So I just got back from an encore performance at my daughter’s fifth grade class. They’ve got less than a week of school left and the teacher had basically warned me not to expect them to want to learn anything new, so I decided to just have fun with it.
At this age (10, 11ish), death and dying are still pretty cool. When we did Macbeth, it was the prospect of swinging a foam sword and maybe killing your best friend that made it exciting. So I decided to go with that theme. I got a bag and filled it up with over 100 slips of paper containing the wide variety of ways to die in Shakespeare’s time.
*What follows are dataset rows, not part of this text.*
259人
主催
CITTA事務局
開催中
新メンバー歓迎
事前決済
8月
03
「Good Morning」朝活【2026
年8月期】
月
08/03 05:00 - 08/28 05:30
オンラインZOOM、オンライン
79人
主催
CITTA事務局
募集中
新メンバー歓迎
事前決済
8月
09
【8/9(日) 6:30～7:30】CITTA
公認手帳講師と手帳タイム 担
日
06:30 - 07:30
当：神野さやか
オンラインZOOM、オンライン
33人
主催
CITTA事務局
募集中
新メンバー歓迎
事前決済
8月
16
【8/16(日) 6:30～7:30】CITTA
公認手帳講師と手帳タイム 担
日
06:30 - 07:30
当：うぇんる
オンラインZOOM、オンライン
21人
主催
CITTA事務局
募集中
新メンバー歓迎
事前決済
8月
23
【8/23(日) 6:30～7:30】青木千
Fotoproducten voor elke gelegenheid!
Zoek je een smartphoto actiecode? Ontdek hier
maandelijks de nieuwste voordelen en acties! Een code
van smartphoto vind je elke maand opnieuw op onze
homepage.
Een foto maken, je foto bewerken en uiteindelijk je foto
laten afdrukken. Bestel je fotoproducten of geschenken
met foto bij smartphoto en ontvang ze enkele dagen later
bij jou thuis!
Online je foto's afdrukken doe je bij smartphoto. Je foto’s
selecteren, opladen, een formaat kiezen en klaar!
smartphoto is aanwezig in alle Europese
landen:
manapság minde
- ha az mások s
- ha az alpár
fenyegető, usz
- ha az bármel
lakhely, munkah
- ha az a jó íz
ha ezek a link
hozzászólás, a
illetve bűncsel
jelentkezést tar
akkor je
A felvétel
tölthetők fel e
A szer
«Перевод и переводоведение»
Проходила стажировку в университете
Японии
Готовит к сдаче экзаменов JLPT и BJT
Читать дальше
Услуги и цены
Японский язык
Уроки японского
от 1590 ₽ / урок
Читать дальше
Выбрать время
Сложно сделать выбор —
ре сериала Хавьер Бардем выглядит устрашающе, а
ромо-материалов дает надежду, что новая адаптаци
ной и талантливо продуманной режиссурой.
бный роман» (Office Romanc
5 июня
These included:
died at birth
died giving birth
hanged for poaching
drawn and quartered
burned at the stake
died in the war (drowned, hit by cannonball, scurvy, etc…)
killed in a bar fight
I honestly can’t remember how many I made. Of course there were a few variations on “Still Alive”, too.
I explained to the kids how lucky we are that Shakespeare lived to be 52 years old, and how easy it would have been for him to have died much younger. How his son died, and his sisters, and eventually Marlowe.
Told them all the stand up and, one by one, draw from the hat. If you were still alive, you played in the next round. Otherwise you died, sit down.
They *loved* it. One kid, before drawing, said “I hope I die!” He got typhoid. So I explained to him what that was and just how gruesome his death would have been. That’s how it went, around the room, me explaining the circumstances and gory details of each death.
After the first round, 8 kids were left out of about 24. After the next round just 2. Then both of them died.
They immediately screamed that they wanted to play again. In this round a boy got “Died giving birth”, which brought the place to its knees in hysterics. This time there was eventually just one girl left, and the class insisted that she continue to draw slips until she died. Sure enough she draws an Alive slip again and everybody claims she must be cheating. But then on the next draw she got plague and died.
Highly recommended, if you’ve got an audience for it. Took me a reasonable portion of my evening to cut up and write out the slips, but totally worth it. I made over 100 slips for the class of 25, which meant that even after 2 rounds of the game there were still plenty to choose from.